Limited Liability Limited Partnership
Meet Linus, Laura, Leanne, and Paul. They want to form a real estate development company to flip houses. They decide to start a limited liability limited partnership for their new company, often called an LLLP. Not all states permit an LLLP, but some do. Linus, Laura, Leanne, and Paul will have to register their business with their secretary of state for their state. Linus and Laura will be the general partners and will do the most of the work. Leanne and Paul are limited partners who provide most of the financing. The main difference between an LLLP and a limited partnership is that a general partner is not personally liable for the negligence or wrongdoing of another general partner. So if Linus messes up, Laura is not personally responsible for his negligence. Limited parties like Leanne and Paul are not liable for partnership obligations except to the extent of their investment.
Let's review what we've learned.

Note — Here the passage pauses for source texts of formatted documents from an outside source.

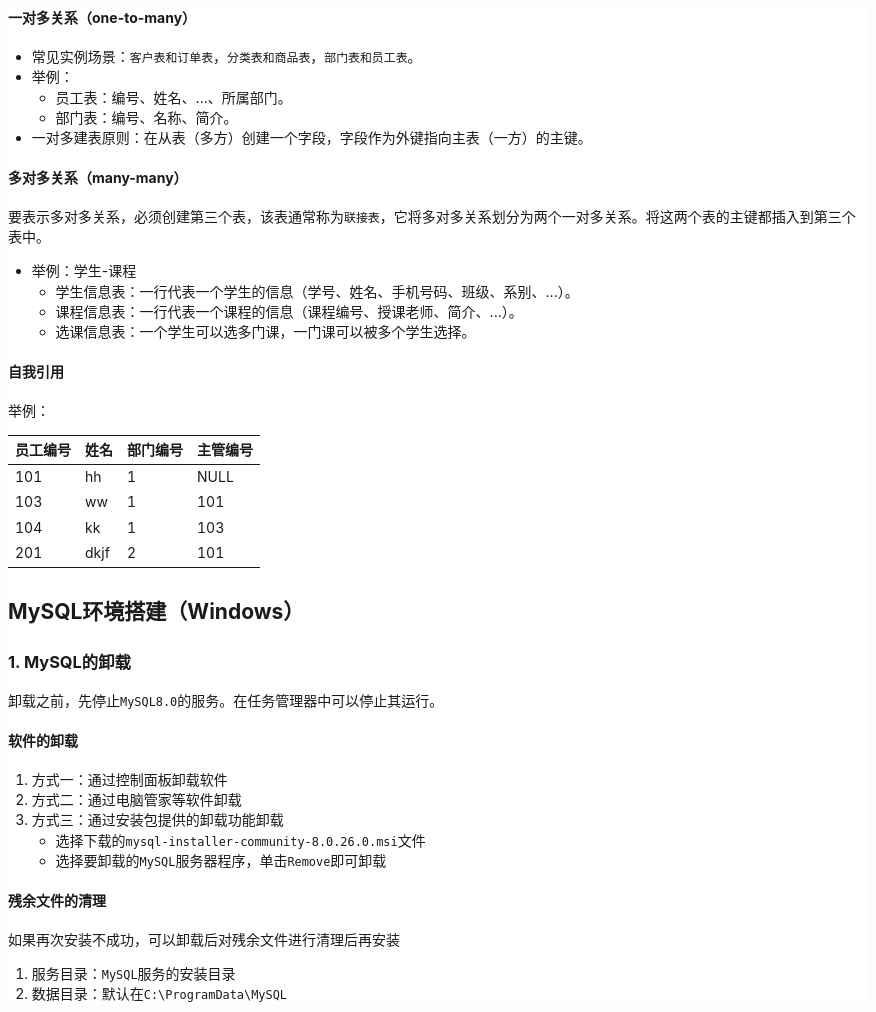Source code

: #### 一对多关系（one-to-many）

* 常见实例场景：`客户表和订单表`，`分类表和商品表`，`部门表和员工表`。
* 举例：
  * 员工表：编号、姓名、...、所属部门。
  * 部门表：编号、名称、简介。
* 一对多建表原则：在从表（多方）创建一个字段，字段作为外键指向主表（一方）的主键。

#### 多对多关系（many-many）

要表示多对多关系，必须创建第三个表，该表通常称为`联接表`，它将多对多关系划分为两个一对多关系。将这两个表的主键都插入到第三个表中。

* 举例：学生-课程
  * 学生信息表：一行代表一个学生的信息（学号、姓名、手机号码、班级、系别、...）。
  * 课程信息表：一行代表一个课程的信息（课程编号、授课老师、简介、...）。
  * 选课信息表：一个学生可以选多门课，一门课可以被多个学生选择。

#### 自我引用

举例：

| 员工编号 | 姓名 | 部门编号 | 主管编号 |
| -------- | ---- | -------- | -------- |
| 101      | hh   | 1        | NULL     |
| 103      | ww   | 1        | 101      |
| 104      | kk   | 1        | 103      |
| 201      | dkjf | 2        | 101      |







## MySQL环境搭建（Windows）



### 1. MySQL的卸载

卸载之前，先停止`MySQL8.0`的服务。在任务管理器中可以停止其运行。

#### 软件的卸载

1. 方式一：通过控制面板卸载软件
2. 方式二：通过电脑管家等软件卸载
3. 方式三：通过安装包提供的卸载功能卸载
   * 选择下载的`mysql-installer-community-8.0.26.0.msi`文件
   * 选择要卸载的`MySQL`服务器程序，单击`Remove`即可卸载

#### 残余文件的清理

如果再次安装不成功，可以卸载后对残余文件进行清理后再安装

1. 服务目录：`MySQL`服务的安装目录
2. 数据目录：默认在`C:\ProgramData\MySQL`
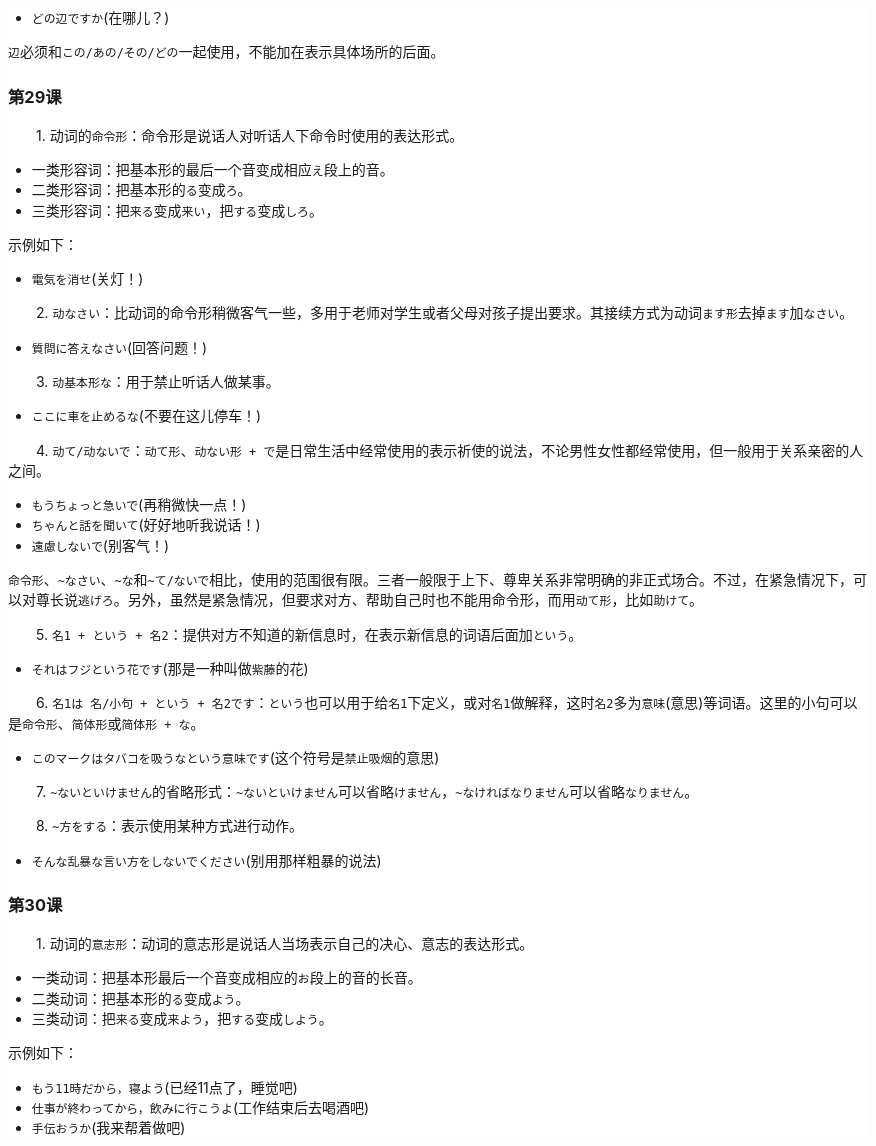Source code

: - `どの辺ですか`(在哪儿？)

`辺`必须和`この/あの/その/どの`一起使用，不能加在表示具体场所的后面。

### 第29课

&emsp;&emsp;1. 动词的`命令形`：命令形是说话人对听话人下命令时使用的表达形式。

- 一类形容词：把基本形的最后一个音变成相应`え`段上的音。
- 二类形容词：把基本形的`る`变成`ろ`。
- 三类形容词：把`来る`变成`来い`，把`する`变成`しろ`。

示例如下：

- `電気を消せ`(关灯！)

&emsp;&emsp;2. `动なさい`：比动词的命令形稍微客气一些，多用于老师对学生或者父母对孩子提出要求。其接续方式为动词`ます形`去掉`ます`加`なさい`。

- `質問に答えなさい`(回答问题！)

&emsp;&emsp;3. `动基本形な`：用于禁止听话人做某事。

- `ここに車を止めるな`(不要在这儿停车！)

&emsp;&emsp;4. `动て/动ないで`：`动て形`、`动ない形 + で`是日常生活中经常使用的表示祈使的说法，不论男性女性都经常使用，但一般用于关系亲密的人之间。

- `もうちょっと急いで`(再稍微快一点！)
- `ちゃんと話を聞いて`(好好地听我说话！)
- `遠慮しないで`(别客气！)

`命令形`、`~なさい`、`~な`和`~て/ないで`相比，使用的范围很有限。三者一般限于上下、尊卑关系非常明确的非正式场合。不过，在紧急情况下，可以对尊长说`逃げろ`。另外，虽然是紧急情况，但要求对方、帮助自己时也不能用命令形，而用`动て形`，比如`助けて`。

&emsp;&emsp;5. `名1 + という + 名2`：提供对方不知道的新信息时，在表示新信息的词语后面加`という`。

- `それはフジという花です`(那是一种叫做`紫藤`的花)

&emsp;&emsp;6. `名1は 名/小句 + という + 名2です`：`という`也可以用于给`名1`下定义，或对`名1`做解释，这时`名2`多为`意味`(意思)等词语。这里的小句可以是`命令形`、`简体形`或`简体形 + な`。

- `このマークはタバコを吸うなという意味です`(这个符号是`禁止吸烟`的意思)

&emsp;&emsp;7. `~ないといけません`的省略形式：`~ないといけません`可以省略`けません`，`~なければなりません`可以省略`なりません`。

&emsp;&emsp;8. `~方をする`：表示使用某种方式进行动作。

- `そんな乱暴な言い方をしないでください`(别用那样粗暴的说法)

### 第30课

&emsp;&emsp;1. 动词的`意志形`：动词的意志形是说话人当场表示自己的决心、意志的表达形式。

- 一类动词：把基本形最后一个音变成相应的`お`段上的音的长音。
- 二类动词：把基本形的`る`变成`よう`。
- 三类动词：把`来る`变成`来よう`，把`する`变成`しよう`。

示例如下：

- `もう11時だから，寝よう`(已经11点了，睡觉吧)
- `仕事が終わってから，飲みに行こうよ`(工作结束后去喝酒吧)
- `手伝おうか`(我来帮着做吧)
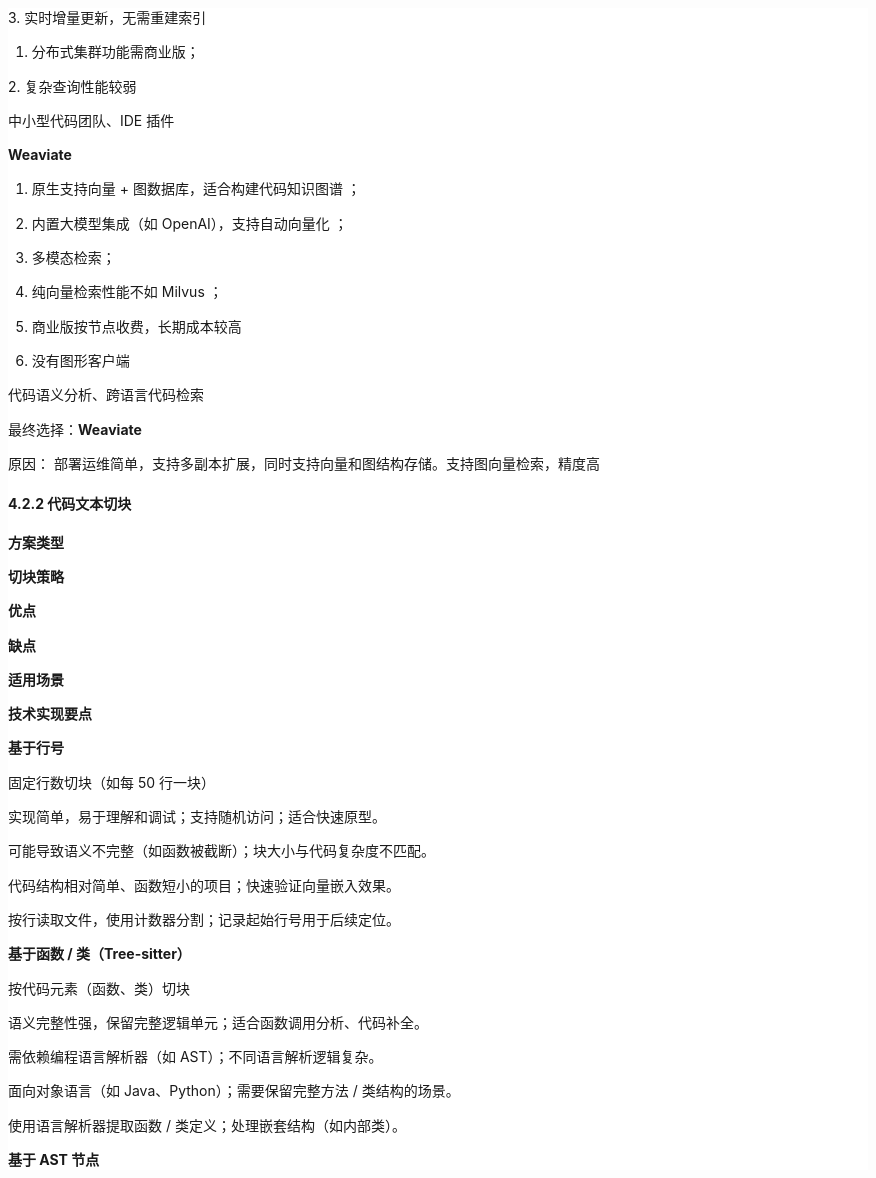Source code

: 3\. 实时增量更新，无需重建索引

1. 分布式集群功能需商业版；

 2\. 复杂查询性能较弱

中小型代码团队、IDE 插件

__Weaviate__

1. 原生支持向量 \+ 图数据库，适合构建代码知识图谱 ；
2. 内置大模型集成（如 OpenAI），支持自动向量化 ；
3. 多模态检索；

1. 纯向量检索性能不如 Milvus ；
2. 商业版按节点收费，长期成本较高
3. 没有图形客户端

代码语义分析、跨语言代码检索

最终选择：__Weaviate__

原因： 部署运维简单，支持多副本扩展，同时支持向量和图结构存储。支持图向量检索，精度高

#### 4\.2\.2 代码文本切块

__方案类型__

__切块策略__

__优点__

__缺点__

__适用场景__

__技术实现要点__

__基于行号__

固定行数切块（如每 50 行一块）

实现简单，易于理解和调试；支持随机访问；适合快速原型。

可能导致语义不完整（如函数被截断）；块大小与代码复杂度不匹配。

代码结构相对简单、函数短小的项目；快速验证向量嵌入效果。

按行读取文件，使用计数器分割；记录起始行号用于后续定位。

__基于函数 / 类（Tree\-sitter）__

按代码元素（函数、类）切块

语义完整性强，保留完整逻辑单元；适合函数调用分析、代码补全。

需依赖编程语言解析器（如 AST）；不同语言解析逻辑复杂。

面向对象语言（如 Java、Python）；需要保留完整方法 / 类结构的场景。

使用语言解析器提取函数 / 类定义；处理嵌套结构（如内部类）。

__基于 AST 节点__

All partnerships are business organizations consisting of at least two owners. Partners enter into a partnership agreement, which outlines the roles, duties, rights, and responsibilities of the partners. Partnerships do not generally pay income taxes at the entity level. Instead, income and losses pass through the partnership to each partner, where they report their share of income or loss on their personal tax returns.
While all partnerships generally have the characteristics we just discussed, there are some differences between different types of partnerships. A general partnership offers no limited liability for its partners, and partners are personally liable for the negligent or wrongful conduct of the partnership as well as debts and contractual obligations.
In a limited partnership, the general partner manages the partnership and limited partners do not. However, while general partners have personal liability, limited partners do not. Limited liability partnerships offer either full or partial protection from personal liability for all partners. Limited liability limited partnerships are like limited partnerships except that general partners are not personally liable for the negligent or wrongful conduct of other general partners that's related to the business.
After watching this lesson, you should be able to differentiate between the types of partnerships and discuss the advantages and disadvantages of each.